- _WHAT YOU SHOULD DO_: From the records below, output exactly the lines running from the line containing "玩家消息 某某玩家 说:哈哈，你是一个傻**" through the line containing "48 Copyright ⓒ 2016 SERSC", and no others.

Dataset excerpts

========================================================================

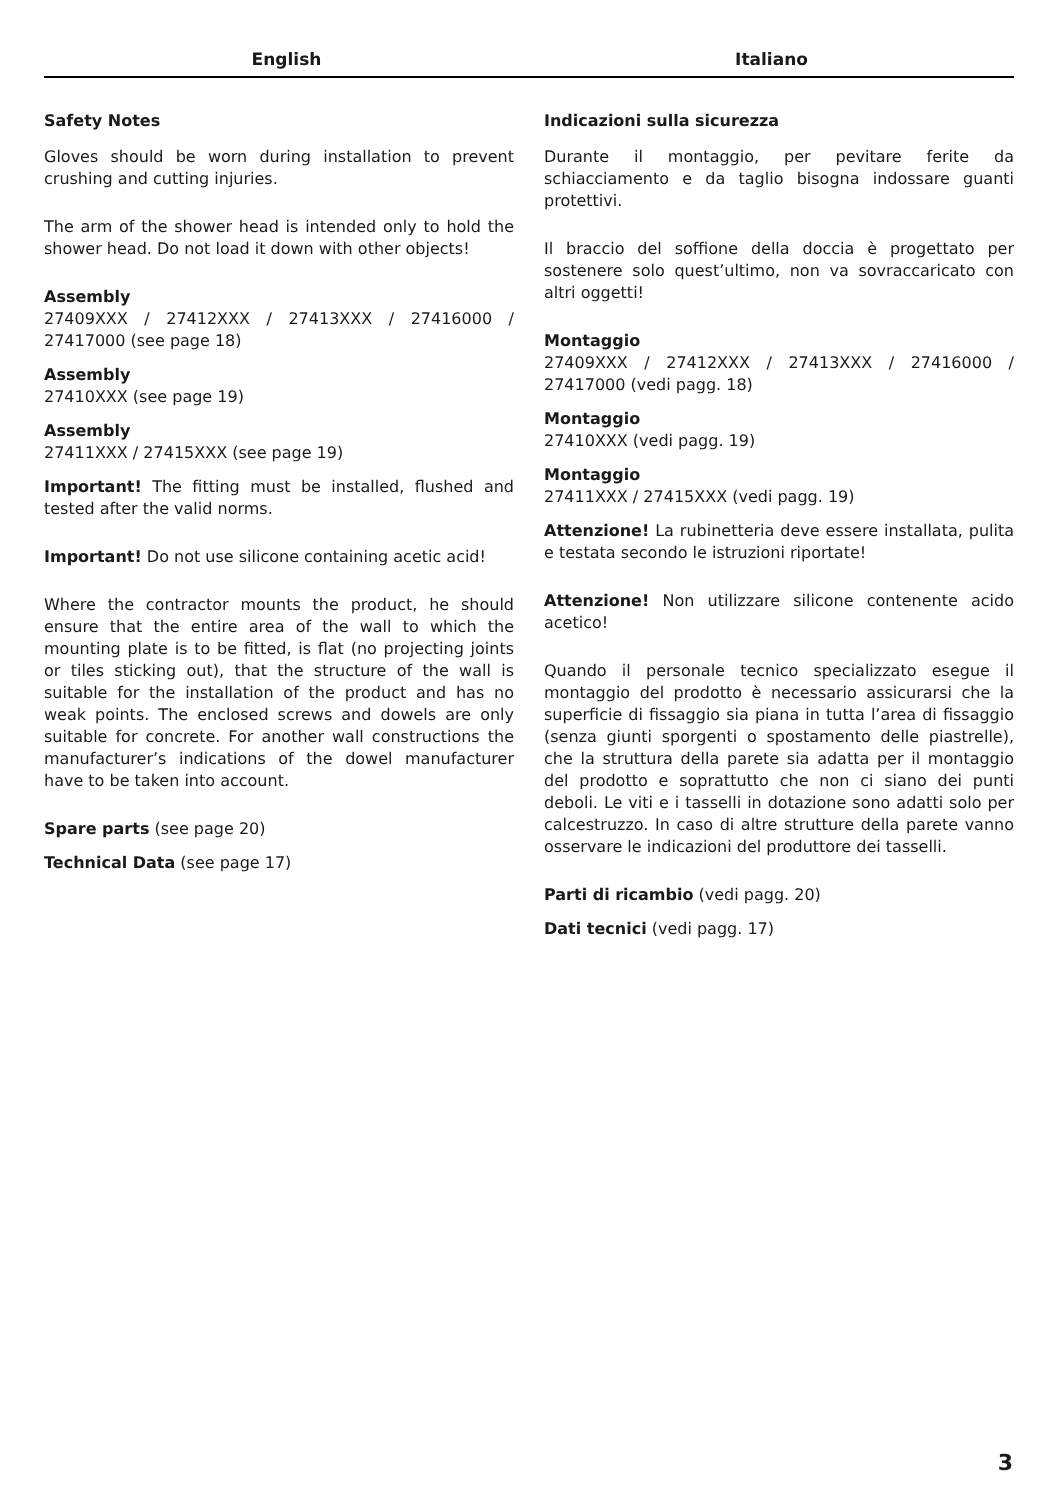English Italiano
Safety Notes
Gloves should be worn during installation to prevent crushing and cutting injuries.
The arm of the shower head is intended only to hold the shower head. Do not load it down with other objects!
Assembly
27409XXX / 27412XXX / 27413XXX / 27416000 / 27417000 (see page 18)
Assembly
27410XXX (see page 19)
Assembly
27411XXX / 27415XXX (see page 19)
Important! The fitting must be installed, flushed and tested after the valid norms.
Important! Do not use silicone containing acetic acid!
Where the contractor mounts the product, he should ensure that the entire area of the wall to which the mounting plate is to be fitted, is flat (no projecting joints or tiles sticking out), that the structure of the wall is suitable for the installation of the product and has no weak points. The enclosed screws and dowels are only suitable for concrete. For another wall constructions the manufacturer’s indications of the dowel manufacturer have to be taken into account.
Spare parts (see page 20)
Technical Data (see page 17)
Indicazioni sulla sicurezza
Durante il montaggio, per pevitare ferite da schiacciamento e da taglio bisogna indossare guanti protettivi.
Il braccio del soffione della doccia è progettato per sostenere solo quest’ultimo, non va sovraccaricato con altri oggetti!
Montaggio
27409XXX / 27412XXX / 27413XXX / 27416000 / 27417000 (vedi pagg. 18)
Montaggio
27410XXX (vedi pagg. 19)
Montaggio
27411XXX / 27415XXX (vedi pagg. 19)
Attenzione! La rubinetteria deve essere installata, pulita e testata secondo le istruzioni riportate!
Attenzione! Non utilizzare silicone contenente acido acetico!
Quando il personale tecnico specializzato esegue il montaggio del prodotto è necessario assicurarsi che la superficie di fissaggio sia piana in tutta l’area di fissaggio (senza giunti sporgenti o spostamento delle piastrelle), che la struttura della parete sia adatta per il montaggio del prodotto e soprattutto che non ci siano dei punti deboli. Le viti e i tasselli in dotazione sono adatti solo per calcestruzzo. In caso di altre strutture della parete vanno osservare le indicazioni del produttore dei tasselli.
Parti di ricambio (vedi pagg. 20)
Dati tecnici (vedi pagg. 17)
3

========================================================================

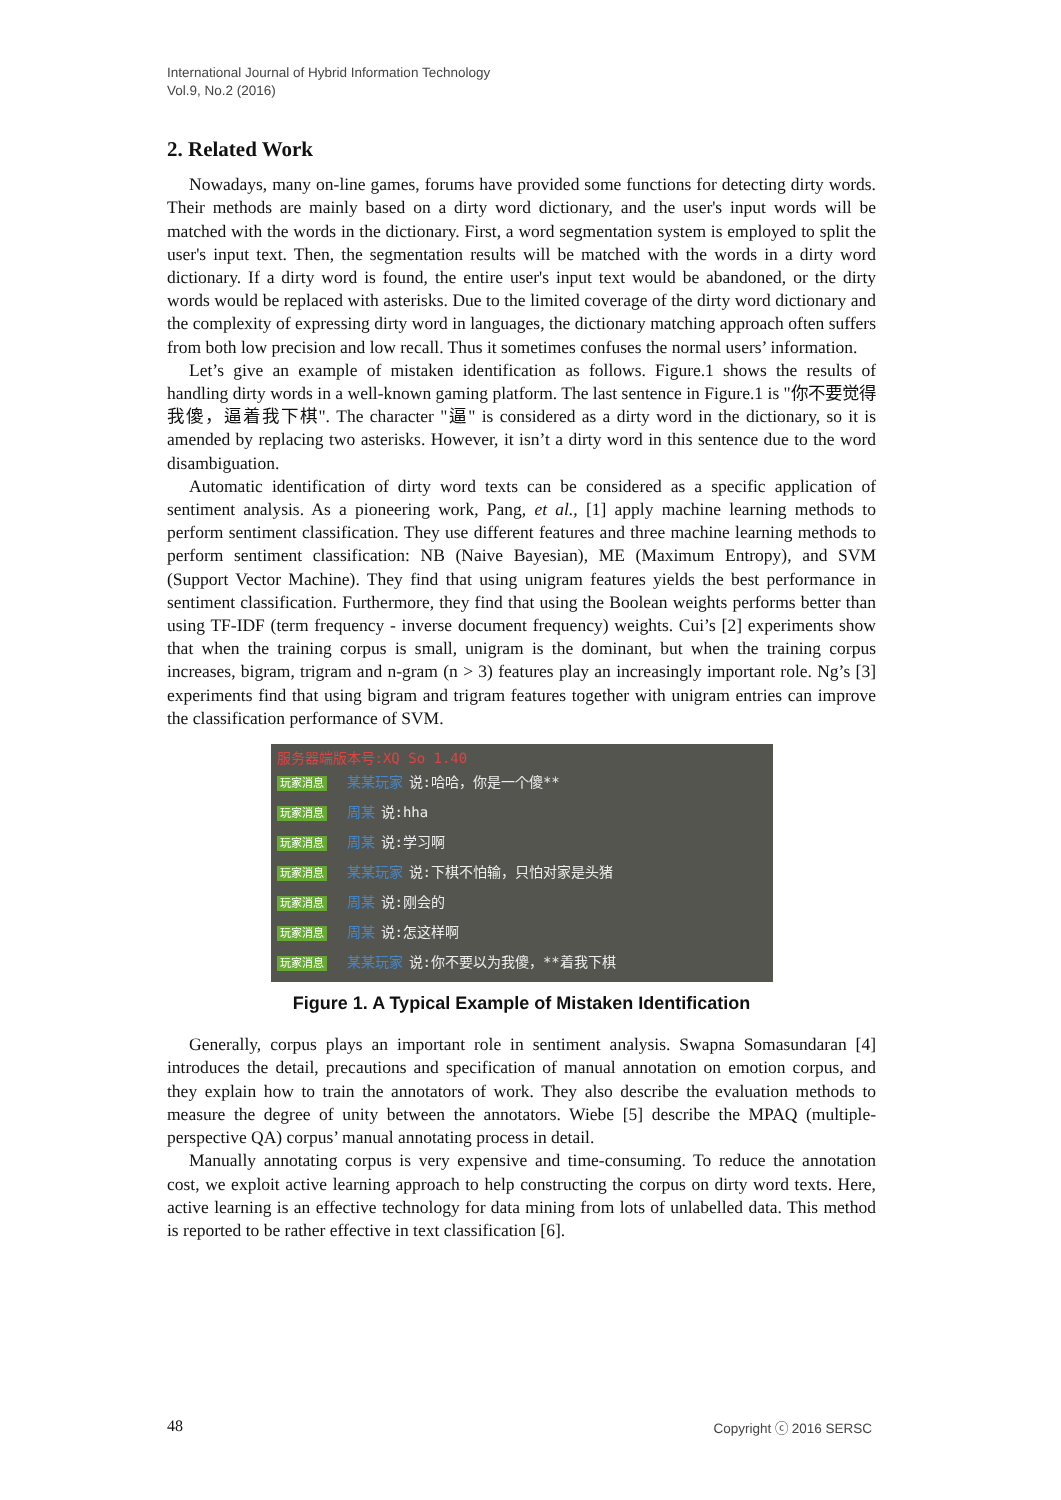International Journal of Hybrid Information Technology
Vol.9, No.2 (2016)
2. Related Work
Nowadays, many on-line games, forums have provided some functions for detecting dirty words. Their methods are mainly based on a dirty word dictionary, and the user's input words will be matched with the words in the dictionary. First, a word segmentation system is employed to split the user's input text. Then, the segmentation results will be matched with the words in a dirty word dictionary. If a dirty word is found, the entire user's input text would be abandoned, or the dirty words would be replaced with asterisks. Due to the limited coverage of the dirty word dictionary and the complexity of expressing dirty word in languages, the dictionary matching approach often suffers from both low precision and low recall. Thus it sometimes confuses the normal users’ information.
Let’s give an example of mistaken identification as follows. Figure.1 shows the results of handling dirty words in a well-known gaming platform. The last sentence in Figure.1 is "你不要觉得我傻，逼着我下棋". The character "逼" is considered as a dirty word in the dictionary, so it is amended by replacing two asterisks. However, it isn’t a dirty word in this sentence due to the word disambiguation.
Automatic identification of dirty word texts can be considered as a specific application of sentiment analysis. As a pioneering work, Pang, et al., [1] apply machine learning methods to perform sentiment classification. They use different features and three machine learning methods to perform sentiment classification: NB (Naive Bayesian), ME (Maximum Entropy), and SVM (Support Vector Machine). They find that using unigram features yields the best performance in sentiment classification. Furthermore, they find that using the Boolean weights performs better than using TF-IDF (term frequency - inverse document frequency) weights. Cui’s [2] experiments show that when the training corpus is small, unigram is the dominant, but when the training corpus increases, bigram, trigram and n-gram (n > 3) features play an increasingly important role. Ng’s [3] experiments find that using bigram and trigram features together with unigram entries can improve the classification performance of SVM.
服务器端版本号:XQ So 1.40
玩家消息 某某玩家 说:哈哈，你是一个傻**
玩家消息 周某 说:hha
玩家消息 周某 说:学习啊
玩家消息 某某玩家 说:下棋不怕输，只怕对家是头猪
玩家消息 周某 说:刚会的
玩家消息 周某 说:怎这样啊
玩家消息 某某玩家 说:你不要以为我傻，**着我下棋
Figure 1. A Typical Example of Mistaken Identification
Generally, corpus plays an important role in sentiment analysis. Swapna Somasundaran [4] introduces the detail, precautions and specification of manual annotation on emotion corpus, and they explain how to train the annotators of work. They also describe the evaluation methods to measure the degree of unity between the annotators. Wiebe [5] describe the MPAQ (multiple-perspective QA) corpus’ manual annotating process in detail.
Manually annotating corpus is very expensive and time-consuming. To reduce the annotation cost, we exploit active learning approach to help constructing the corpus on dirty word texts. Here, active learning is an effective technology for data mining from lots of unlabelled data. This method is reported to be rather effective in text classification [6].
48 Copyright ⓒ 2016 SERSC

========================================================================

- _ANSWER SPACE_:
玩家消息 某某玩家 说:哈哈，你是一个傻**
玩家消息 周某 说:hha
玩家消息 周某 说:学习啊
玩家消息 某某玩家 说:下棋不怕输，只怕对家是头猪
玩家消息 周某 说:刚会的
玩家消息 周某 说:怎这样啊
玩家消息 某某玩家 说:你不要以为我傻，**着我下棋
Figure 1. A Typical Example of Mistaken Identification
Generally, corpus plays an important role in sentiment analysis. Swapna Somasundaran [4] introduces the detail, precautions and specification of manual annotation on emotion corpus, and they explain how to train the annotators of work. They also describe the evaluation methods to measure the degree of unity between the annotators. Wiebe [5] describe the MPAQ (multiple-perspective QA) corpus’ manual annotating process in detail.
Manually annotating corpus is very expensive and time-consuming. To reduce the annotation cost, we exploit active learning approach to help constructing the corpus on dirty word texts. Here, active learning is an effective technology for data mining from lots of unlabelled data. This method is reported to be rather effective in text classification [6].
48 Copyright ⓒ 2016 SERSC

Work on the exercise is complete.